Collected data
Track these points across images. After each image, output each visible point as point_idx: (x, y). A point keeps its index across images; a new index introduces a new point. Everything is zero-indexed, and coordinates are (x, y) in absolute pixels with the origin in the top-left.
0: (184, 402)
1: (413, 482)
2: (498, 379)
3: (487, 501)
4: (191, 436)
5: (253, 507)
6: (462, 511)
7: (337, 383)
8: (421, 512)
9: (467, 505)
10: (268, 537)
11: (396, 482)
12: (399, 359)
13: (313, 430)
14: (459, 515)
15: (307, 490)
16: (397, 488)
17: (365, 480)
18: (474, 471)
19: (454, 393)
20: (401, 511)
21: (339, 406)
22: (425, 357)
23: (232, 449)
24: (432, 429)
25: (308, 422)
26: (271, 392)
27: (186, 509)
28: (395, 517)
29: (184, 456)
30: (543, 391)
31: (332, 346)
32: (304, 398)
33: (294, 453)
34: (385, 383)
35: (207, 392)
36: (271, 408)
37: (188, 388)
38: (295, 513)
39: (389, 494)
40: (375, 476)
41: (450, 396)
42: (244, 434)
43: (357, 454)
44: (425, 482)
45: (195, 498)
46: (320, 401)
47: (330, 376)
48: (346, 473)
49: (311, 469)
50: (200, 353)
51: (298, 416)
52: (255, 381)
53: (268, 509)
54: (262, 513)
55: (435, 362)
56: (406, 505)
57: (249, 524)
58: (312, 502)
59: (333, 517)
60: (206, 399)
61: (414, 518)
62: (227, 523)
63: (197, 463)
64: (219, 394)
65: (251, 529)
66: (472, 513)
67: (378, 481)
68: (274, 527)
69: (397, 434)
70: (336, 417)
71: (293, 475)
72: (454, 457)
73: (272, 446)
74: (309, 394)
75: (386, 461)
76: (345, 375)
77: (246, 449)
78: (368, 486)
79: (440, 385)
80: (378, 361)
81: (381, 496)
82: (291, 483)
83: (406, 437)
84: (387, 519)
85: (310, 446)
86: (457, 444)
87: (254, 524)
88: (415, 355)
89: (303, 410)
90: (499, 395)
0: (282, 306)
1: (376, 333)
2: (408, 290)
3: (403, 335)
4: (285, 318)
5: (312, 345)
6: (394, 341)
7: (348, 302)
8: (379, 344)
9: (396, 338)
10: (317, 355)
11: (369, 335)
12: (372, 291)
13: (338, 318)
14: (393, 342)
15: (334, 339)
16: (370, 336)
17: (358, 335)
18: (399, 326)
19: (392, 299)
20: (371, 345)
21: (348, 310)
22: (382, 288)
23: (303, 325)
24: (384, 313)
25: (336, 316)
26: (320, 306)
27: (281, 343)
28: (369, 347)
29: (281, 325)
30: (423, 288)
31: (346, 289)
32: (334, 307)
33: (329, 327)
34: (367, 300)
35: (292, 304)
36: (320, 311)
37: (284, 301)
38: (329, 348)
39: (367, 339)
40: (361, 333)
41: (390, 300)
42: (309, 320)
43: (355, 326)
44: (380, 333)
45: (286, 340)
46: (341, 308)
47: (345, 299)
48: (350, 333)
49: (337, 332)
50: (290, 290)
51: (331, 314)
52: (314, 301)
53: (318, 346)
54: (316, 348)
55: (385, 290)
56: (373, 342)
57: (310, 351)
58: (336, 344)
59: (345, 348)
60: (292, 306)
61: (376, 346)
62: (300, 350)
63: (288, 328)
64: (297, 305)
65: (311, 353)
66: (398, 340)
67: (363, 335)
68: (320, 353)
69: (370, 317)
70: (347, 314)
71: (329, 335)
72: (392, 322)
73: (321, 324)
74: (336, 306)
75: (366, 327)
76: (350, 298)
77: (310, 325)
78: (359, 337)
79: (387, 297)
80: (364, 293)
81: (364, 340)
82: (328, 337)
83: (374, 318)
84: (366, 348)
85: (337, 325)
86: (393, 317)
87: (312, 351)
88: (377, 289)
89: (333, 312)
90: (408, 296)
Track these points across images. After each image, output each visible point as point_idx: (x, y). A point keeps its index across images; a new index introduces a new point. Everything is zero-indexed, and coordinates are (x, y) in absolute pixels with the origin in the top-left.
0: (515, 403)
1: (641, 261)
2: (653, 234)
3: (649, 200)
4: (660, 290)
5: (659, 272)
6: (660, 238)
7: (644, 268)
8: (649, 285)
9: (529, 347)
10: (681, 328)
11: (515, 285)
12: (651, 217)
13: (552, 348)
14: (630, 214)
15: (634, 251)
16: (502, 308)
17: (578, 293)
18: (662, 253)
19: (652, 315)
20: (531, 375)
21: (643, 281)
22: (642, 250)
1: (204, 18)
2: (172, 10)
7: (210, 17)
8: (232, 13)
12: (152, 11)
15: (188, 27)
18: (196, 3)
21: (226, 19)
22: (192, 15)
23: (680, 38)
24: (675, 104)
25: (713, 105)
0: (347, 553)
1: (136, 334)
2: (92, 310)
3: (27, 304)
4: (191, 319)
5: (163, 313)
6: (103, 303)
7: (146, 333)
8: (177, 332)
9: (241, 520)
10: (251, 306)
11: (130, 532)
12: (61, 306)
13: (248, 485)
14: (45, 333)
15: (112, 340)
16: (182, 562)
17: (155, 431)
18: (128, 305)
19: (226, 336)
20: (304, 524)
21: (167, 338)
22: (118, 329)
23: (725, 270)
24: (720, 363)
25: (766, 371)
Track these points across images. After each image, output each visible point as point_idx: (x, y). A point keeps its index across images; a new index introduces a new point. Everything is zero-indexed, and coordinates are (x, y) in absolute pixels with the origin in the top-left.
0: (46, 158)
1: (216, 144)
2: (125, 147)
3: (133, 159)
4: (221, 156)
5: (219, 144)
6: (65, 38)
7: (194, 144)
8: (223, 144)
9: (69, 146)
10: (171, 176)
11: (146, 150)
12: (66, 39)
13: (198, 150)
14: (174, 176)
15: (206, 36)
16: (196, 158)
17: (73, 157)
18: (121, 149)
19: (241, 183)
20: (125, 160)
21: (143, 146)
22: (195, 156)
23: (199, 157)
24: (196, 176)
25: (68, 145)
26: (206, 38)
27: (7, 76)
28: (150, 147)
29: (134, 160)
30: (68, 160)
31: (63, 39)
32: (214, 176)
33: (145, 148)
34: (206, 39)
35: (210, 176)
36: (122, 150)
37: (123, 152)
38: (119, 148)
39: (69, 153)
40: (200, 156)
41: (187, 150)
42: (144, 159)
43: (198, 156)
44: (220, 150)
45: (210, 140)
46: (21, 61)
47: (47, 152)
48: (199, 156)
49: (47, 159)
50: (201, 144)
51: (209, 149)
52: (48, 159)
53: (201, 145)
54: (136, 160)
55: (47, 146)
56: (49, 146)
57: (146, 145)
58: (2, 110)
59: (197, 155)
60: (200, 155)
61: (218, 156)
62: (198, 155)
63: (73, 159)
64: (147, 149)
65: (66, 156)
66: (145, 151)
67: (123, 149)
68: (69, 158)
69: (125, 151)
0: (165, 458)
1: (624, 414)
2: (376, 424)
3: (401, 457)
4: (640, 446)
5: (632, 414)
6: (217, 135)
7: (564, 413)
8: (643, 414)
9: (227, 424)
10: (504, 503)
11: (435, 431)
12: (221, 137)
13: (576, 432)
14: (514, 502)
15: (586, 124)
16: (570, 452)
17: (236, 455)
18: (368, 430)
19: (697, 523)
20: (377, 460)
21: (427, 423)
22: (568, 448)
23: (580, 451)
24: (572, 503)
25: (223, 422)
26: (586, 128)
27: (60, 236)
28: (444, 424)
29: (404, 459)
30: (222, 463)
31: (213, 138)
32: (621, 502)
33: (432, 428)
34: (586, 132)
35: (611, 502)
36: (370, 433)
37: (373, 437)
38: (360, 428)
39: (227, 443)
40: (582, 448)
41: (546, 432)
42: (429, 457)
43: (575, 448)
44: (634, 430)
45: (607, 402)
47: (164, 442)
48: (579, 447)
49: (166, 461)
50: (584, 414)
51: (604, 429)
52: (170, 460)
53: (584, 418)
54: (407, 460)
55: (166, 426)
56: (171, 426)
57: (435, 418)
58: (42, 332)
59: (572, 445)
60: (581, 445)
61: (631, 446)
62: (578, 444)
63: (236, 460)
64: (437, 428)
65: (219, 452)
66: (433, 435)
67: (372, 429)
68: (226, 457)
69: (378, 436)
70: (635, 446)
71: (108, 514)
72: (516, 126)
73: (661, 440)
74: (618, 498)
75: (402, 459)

- [What needs to be done]:
Write out a verbatim copy of the data, beginning with its first line and ending with the line that contains "35: (207, 392)".

- [Answer box]:
Track these points across images. After each image, output each visible point as point_idx: (x, y). A point keeps its index across images; a new index introduces a new point. Everything is zero-indexed, and coordinates are (x, y) in absolute pixels with the origin in the top-left.
0: (184, 402)
1: (413, 482)
2: (498, 379)
3: (487, 501)
4: (191, 436)
5: (253, 507)
6: (462, 511)
7: (337, 383)
8: (421, 512)
9: (467, 505)
10: (268, 537)
11: (396, 482)
12: (399, 359)
13: (313, 430)
14: (459, 515)
15: (307, 490)
16: (397, 488)
17: (365, 480)
18: (474, 471)
19: (454, 393)
20: (401, 511)
21: (339, 406)
22: (425, 357)
23: (232, 449)
24: (432, 429)
25: (308, 422)
26: (271, 392)
27: (186, 509)
28: (395, 517)
29: (184, 456)
30: (543, 391)
31: (332, 346)
32: (304, 398)
33: (294, 453)
34: (385, 383)
35: (207, 392)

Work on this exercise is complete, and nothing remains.